Le choix de l’USFP tiraille le PPS. Doit-il former une opposition de gauche aux côtés de son partenaire idéologique, ou rester au pouvoir ? La décision doit être prise dans le courant de la semaine, après la réunion du Comité central du parti.
Que fera le PPS ? S’il décide d’entrer dans l’opposition, c’est tout le paysage politique marocain qui s’en trouvera transformé. En effet, l’opposition serait alors incarnée par les seuls partis de gauche, et la majorité, formée par l’Istiqlal et le PJD, serait de droite. Une droite plutôt conservatrice. Au centre, le Rassemblement national des indépendants et le PAM, les deux principaux partis du « G8 », l’Alliance pour la démocratie. Pour la première fois, des alliances politiques seraient formées sur une base idéologique, avec un véritable clivage gauche-droite-centre. Le paysage politique marocain tendrait ainsi à se polariser. Une configuration favorable à l’instauration d’un véritable débat démocratique.
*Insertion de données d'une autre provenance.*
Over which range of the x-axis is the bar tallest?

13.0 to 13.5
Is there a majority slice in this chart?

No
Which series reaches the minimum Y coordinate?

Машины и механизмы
Si officiellement rien n’a encore été décidé, le nouveau gouvernement marocain ne devrait pas tarder à voir le jour. Déjà, une nouvelle bataille s’annonce au sein des partis qui le composeront pour l’obtention des portefeuilles ministériels. L’Istiqlal, sans lequel le PJD ne pourra gouverner, se trouve dans une position confortable. Rodé à la pratique du pouvoir, le parti de l’indépendance a tout intérêt à briguer d’importants ministères. Selon les premières indiscrétions, la présidence de la première Chambre du parlement lui serait accordée d’office.
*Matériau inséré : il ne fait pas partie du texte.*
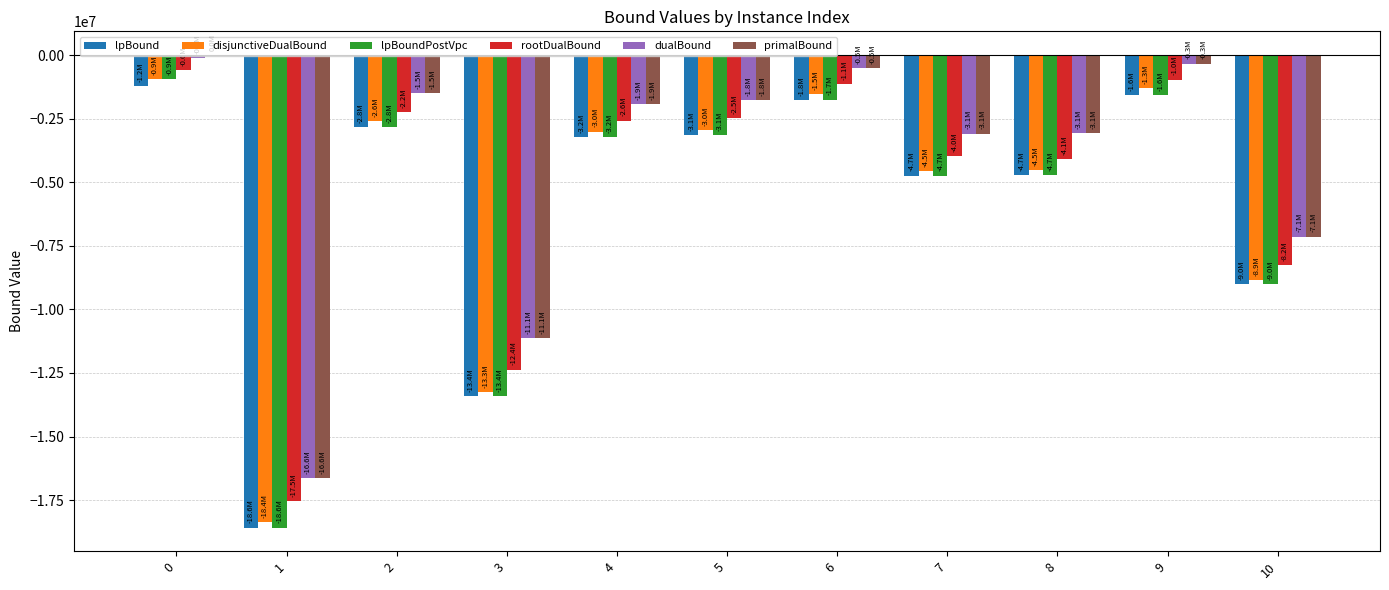

The value of lpBoundPostVpc at 6 is -707801.7. True or false?

False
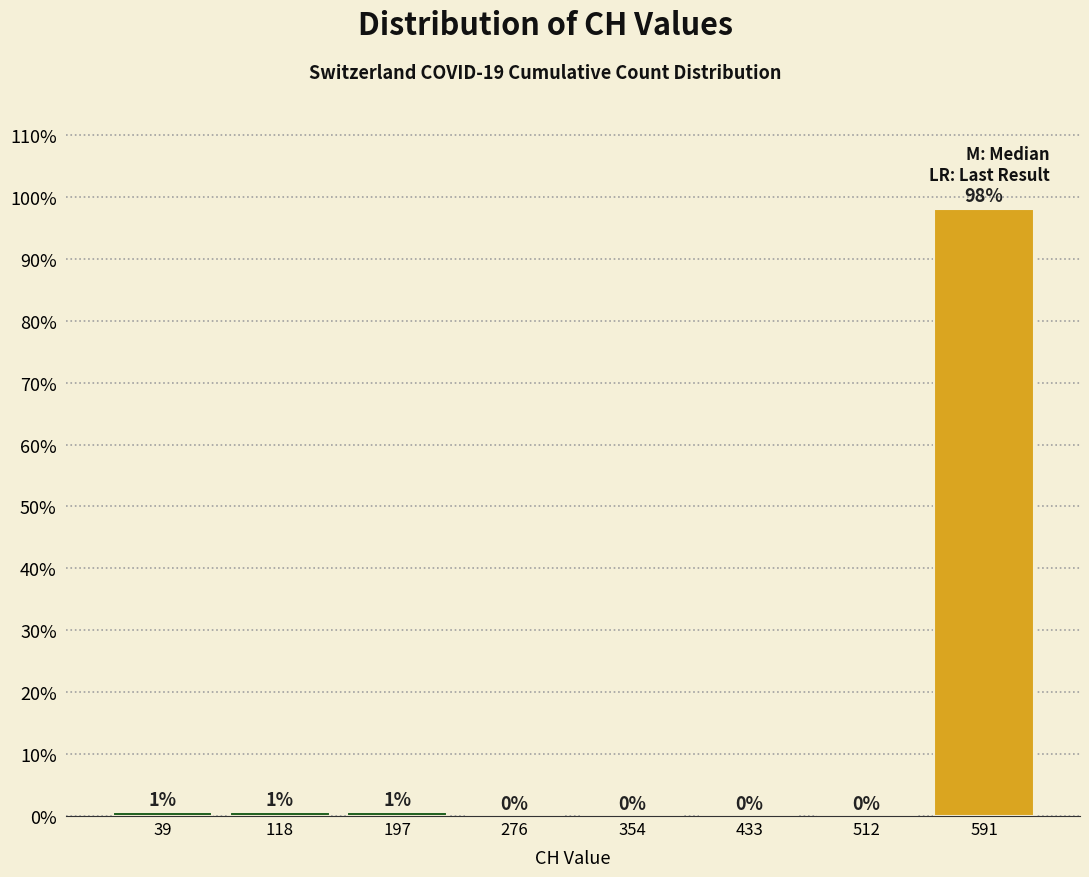

Which range on the x-axis has the tallest bar?

550 to 630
Pour le parti d’Abdelilah Benkirane, l’essentiel est de faire bonne figure en début de mandat. Mais y parviendra-t-il alors qu’il doit éviter de heurter les ambitions de ses jeunes cadres, tout en ménageant les visées des partis de sa coalition ? La question mérite d’être posée, d’autant qu’un autre paramètre entre en jeu. Le PJD veut dégraisser l’exécutif en réduisant le nombre des ministères. Pas plus de 25, secrétariats d’État compris. Pour le nouveau premier ministre, l’équation s’annonce difficile.